(PROVIDED MATERIAL)

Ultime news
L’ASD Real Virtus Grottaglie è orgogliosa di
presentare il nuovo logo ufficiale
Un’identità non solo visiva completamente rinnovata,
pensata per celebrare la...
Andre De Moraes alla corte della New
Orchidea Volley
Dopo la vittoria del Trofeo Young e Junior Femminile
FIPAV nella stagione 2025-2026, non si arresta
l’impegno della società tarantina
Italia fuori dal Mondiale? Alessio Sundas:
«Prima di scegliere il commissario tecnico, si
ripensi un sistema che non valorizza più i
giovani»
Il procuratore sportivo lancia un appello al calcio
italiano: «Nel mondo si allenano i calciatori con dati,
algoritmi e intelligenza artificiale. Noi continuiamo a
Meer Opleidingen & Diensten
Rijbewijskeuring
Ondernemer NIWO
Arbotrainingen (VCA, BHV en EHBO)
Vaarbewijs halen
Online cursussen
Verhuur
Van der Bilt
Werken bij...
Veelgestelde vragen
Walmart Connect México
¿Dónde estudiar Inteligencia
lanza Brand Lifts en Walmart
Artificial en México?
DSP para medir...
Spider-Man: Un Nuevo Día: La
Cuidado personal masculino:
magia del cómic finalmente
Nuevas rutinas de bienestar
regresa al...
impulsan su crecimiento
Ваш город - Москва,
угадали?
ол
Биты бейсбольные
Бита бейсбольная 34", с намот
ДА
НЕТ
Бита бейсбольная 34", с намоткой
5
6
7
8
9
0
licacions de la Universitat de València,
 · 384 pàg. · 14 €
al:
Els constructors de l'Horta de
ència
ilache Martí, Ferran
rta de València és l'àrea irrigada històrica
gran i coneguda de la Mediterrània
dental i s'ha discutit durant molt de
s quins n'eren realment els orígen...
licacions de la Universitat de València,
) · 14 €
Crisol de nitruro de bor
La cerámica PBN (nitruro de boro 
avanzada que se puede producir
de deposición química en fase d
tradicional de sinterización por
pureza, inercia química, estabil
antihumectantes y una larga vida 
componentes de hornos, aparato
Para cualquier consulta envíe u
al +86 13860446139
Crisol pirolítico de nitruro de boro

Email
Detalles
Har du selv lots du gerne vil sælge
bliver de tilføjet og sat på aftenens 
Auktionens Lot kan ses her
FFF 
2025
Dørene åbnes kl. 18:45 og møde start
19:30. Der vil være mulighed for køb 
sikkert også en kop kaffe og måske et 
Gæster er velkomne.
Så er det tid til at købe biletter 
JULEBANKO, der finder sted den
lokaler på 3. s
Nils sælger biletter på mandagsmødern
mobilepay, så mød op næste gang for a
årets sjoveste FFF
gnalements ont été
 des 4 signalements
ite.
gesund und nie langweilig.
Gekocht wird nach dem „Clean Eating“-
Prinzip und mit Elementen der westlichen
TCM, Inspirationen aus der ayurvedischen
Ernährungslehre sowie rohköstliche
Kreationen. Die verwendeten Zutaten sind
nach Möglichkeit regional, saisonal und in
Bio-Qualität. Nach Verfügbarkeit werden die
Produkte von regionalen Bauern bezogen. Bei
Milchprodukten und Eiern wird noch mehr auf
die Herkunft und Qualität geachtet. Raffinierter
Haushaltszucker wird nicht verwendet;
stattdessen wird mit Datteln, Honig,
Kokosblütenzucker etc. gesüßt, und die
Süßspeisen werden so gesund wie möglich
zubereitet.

(End PROVIDED MATERIAL)

* REQUIRED WORK *
Return exactly what appears above, from the first line of the entries to the line with "algoritmi e intelligenza", inclusive.

* ANSWER BOX *
Ultime news
L’ASD Real Virtus Grottaglie è orgogliosa di
presentare il nuovo logo ufficiale
Un’identità non solo visiva completamente rinnovata,
pensata per celebrare la...
Andre De Moraes alla corte della New
Orchidea Volley
Dopo la vittoria del Trofeo Young e Junior Femminile
FIPAV nella stagione 2025-2026, non si arresta
l’impegno della società tarantina
Italia fuori dal Mondiale? Alessio Sundas:
«Prima di scegliere il commissario tecnico, si
ripensi un sistema che non valorizza più i
giovani»
Il procuratore sportivo lancia un appello al calcio
italiano: «Nel mondo si allenano i calciatori con dati,
algoritmi e intelligenza artificiale. Noi continuiamo a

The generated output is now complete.